■ SOURCE PASSAGE ■
+--

The Mature DOS
IBM PS/2
On April 2, 1987 IBM announced the long-awaited new line of personal computers, the Personal System/2. The PS/2 line was a radical redesign of the PC platform, a very bold but ultimately unsuccessful move (perhaps because it was too bold). IBM attempted to strengthen its control of the PC platform, but achieved the opposite.
The PS/2 machines were technically excellent, far ahead of the clones. Unfortunately, the PS/2 systems were also quite different and incompatible, in many ways needlessly so. For example, PS/2 machines came standard with 3½” 1.44MB drives (and a few years later, even 2.88MB drives), certainly an improvement over the existing 1.2MB drives. But the rest of the world only had 360KB or 1.2MB 5¼” drives, which made data exchange difficult. Many existing systems could not be upgraded to 1.44MB drives (that included IBM’s first two PC/AT generations), and a 5¼” drive for a PS/2 was an extra which was expensive and in the first few months after the release, also near impossible to get.

+--

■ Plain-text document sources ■
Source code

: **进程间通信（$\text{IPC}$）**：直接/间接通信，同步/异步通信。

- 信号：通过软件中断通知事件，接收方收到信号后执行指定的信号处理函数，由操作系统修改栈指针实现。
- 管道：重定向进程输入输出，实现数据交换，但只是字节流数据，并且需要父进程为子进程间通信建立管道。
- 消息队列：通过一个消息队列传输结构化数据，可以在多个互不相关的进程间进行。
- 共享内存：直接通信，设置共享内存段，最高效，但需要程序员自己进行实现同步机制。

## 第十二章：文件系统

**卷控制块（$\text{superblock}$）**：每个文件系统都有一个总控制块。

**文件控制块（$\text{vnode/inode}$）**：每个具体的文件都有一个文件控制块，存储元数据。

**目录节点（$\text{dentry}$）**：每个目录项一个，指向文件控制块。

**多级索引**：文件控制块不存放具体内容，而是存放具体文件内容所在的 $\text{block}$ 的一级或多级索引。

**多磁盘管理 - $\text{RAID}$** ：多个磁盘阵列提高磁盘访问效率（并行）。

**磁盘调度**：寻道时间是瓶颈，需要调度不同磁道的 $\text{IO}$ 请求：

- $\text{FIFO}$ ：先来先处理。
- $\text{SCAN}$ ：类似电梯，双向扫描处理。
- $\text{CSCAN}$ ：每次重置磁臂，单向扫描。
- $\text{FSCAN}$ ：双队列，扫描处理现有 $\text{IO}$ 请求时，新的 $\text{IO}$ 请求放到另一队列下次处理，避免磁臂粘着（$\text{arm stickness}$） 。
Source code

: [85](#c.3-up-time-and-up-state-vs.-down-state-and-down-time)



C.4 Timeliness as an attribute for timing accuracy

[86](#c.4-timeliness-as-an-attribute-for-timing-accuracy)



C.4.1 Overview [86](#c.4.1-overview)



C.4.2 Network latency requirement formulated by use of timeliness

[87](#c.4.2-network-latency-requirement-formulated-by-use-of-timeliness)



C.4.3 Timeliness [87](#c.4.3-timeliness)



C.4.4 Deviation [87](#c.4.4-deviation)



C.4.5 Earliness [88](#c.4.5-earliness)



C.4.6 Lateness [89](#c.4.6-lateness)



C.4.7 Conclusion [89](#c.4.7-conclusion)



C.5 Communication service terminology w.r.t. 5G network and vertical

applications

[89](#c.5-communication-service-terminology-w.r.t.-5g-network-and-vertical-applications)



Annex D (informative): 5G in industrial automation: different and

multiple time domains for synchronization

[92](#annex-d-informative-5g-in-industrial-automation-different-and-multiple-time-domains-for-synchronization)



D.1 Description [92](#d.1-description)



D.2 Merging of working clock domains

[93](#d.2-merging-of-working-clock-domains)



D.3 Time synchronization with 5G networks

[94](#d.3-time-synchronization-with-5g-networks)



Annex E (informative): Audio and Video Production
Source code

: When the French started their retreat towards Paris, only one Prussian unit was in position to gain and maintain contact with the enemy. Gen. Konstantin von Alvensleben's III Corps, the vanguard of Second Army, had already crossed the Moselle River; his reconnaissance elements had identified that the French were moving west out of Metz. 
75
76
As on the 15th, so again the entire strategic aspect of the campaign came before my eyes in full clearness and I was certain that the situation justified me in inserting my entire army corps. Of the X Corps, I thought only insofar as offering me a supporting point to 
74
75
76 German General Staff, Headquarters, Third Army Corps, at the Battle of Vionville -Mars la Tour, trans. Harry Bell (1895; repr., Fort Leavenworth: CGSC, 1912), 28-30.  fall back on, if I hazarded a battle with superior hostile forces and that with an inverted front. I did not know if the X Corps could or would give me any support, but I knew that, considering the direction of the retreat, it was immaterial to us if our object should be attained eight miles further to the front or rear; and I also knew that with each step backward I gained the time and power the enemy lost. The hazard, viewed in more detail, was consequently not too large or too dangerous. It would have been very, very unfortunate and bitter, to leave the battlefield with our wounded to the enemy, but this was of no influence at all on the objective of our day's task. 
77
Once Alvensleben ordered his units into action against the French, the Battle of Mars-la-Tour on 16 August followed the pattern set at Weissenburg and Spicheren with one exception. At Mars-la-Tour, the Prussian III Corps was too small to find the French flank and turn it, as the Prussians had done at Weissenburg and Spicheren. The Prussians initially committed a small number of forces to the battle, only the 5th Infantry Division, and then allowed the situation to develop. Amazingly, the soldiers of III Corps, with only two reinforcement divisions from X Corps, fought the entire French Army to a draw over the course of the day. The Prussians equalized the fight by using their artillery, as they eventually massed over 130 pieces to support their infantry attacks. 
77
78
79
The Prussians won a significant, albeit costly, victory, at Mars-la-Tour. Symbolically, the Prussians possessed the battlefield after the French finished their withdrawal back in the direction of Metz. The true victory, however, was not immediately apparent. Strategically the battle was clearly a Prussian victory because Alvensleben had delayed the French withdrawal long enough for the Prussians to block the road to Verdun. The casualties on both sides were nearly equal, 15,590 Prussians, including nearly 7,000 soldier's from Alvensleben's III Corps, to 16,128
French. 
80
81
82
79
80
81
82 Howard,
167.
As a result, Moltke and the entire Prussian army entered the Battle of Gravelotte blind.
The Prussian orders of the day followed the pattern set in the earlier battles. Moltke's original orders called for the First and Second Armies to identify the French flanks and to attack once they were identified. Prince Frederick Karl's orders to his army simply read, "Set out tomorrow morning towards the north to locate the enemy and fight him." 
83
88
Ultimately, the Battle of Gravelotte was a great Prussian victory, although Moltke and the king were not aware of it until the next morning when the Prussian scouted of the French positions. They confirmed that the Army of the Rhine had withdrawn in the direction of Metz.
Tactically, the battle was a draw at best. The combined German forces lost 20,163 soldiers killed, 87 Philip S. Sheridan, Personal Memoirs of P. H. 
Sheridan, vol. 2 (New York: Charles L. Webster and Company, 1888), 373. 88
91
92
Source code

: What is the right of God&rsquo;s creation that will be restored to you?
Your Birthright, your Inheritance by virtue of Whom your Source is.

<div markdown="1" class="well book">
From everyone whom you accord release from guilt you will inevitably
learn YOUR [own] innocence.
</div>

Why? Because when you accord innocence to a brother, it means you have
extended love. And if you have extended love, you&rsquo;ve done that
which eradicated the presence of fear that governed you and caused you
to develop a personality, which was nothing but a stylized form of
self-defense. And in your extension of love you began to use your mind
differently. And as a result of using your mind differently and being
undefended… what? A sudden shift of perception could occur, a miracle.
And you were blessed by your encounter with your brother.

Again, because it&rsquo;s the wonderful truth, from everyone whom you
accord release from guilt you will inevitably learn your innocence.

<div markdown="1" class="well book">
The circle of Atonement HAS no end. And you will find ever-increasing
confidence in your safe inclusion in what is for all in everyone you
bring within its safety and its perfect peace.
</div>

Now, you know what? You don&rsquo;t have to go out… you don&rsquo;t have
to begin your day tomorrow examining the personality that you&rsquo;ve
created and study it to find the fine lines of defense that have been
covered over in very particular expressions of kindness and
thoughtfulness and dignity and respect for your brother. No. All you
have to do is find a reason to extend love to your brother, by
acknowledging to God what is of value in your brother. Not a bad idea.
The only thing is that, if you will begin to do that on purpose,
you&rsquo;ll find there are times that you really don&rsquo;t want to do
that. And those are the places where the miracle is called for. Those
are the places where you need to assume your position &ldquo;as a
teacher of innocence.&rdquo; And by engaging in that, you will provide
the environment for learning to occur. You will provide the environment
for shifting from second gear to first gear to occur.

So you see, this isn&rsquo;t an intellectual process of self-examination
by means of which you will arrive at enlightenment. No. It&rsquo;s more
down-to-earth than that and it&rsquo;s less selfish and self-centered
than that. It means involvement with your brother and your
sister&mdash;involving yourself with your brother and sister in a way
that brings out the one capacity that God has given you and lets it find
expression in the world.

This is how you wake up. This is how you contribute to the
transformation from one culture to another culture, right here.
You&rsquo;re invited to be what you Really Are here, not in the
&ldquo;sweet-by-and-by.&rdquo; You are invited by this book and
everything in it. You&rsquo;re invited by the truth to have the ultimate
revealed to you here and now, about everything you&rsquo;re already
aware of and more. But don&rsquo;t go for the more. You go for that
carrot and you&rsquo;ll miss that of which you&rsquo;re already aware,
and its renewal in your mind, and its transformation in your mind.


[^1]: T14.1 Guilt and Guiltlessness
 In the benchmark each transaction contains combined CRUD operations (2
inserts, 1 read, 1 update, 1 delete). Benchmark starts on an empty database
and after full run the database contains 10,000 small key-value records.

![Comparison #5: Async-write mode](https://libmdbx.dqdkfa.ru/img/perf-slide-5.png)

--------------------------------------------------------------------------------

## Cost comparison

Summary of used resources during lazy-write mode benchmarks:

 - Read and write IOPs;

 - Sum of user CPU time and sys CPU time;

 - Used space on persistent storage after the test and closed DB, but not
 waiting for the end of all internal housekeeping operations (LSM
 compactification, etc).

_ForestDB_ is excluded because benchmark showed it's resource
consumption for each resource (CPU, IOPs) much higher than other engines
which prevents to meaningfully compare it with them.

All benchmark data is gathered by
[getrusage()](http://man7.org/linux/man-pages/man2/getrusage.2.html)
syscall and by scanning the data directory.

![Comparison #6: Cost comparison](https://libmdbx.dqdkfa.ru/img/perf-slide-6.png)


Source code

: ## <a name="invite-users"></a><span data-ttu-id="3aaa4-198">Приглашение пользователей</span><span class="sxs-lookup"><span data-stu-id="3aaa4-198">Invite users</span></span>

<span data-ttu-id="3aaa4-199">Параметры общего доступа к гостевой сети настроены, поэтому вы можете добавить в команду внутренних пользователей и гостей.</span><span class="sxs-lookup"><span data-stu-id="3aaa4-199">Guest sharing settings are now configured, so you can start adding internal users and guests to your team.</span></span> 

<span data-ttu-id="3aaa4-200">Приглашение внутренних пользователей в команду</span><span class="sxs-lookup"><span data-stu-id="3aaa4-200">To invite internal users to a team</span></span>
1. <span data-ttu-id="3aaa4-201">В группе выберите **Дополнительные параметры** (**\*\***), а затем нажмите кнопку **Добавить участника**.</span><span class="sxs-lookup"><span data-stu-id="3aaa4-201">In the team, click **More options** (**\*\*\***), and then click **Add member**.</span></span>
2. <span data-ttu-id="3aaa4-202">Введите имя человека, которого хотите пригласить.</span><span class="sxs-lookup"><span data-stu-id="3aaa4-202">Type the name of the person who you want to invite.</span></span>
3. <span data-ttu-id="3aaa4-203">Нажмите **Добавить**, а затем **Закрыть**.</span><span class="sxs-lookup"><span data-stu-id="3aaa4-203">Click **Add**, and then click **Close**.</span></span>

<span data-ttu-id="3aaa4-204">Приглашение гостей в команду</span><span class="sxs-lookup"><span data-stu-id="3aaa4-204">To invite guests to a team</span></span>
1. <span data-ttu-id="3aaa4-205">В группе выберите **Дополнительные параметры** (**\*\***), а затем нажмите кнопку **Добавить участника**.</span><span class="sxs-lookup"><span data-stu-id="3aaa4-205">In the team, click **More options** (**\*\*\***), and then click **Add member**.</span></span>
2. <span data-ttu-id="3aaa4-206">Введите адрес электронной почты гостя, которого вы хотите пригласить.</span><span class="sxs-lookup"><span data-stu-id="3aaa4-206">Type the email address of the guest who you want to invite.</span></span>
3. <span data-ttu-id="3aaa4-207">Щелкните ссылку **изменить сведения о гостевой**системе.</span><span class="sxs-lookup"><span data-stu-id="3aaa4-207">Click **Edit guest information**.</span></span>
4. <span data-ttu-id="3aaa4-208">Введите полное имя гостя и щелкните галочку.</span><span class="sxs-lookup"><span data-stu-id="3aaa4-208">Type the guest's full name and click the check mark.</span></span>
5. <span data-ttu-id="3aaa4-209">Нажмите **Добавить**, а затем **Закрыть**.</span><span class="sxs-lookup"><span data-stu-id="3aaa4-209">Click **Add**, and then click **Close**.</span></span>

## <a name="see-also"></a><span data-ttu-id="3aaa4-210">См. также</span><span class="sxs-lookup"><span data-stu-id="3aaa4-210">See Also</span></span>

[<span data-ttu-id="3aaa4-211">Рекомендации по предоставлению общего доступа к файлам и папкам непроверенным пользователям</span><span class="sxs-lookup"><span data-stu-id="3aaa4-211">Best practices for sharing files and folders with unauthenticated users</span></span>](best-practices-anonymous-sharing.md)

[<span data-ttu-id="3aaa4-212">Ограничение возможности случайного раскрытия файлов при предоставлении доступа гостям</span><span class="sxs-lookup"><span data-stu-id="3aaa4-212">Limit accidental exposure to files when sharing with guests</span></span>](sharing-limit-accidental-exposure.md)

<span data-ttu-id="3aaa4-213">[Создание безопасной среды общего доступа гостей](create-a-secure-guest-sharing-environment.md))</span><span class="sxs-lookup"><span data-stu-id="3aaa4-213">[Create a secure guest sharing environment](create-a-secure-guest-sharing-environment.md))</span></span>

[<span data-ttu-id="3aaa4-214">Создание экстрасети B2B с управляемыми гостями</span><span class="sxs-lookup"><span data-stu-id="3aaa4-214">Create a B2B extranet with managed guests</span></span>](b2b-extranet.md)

+--

■ ACTIVITY ■
Answer these questions from the PS/2 passage.
(a) On what date did IBM announce the Personal System/2?
(b) What kind of floppy drive did PS/2 machines come with as standard?
(c) Which IBM systems does the passage name as unable to be upgraded to 1.44MB drives?

■ YOUR RESPONSE ■
(a) April 2, 1987
(b) 3½” 1.44MB drives
(c) IBM’s first two PC/AT generations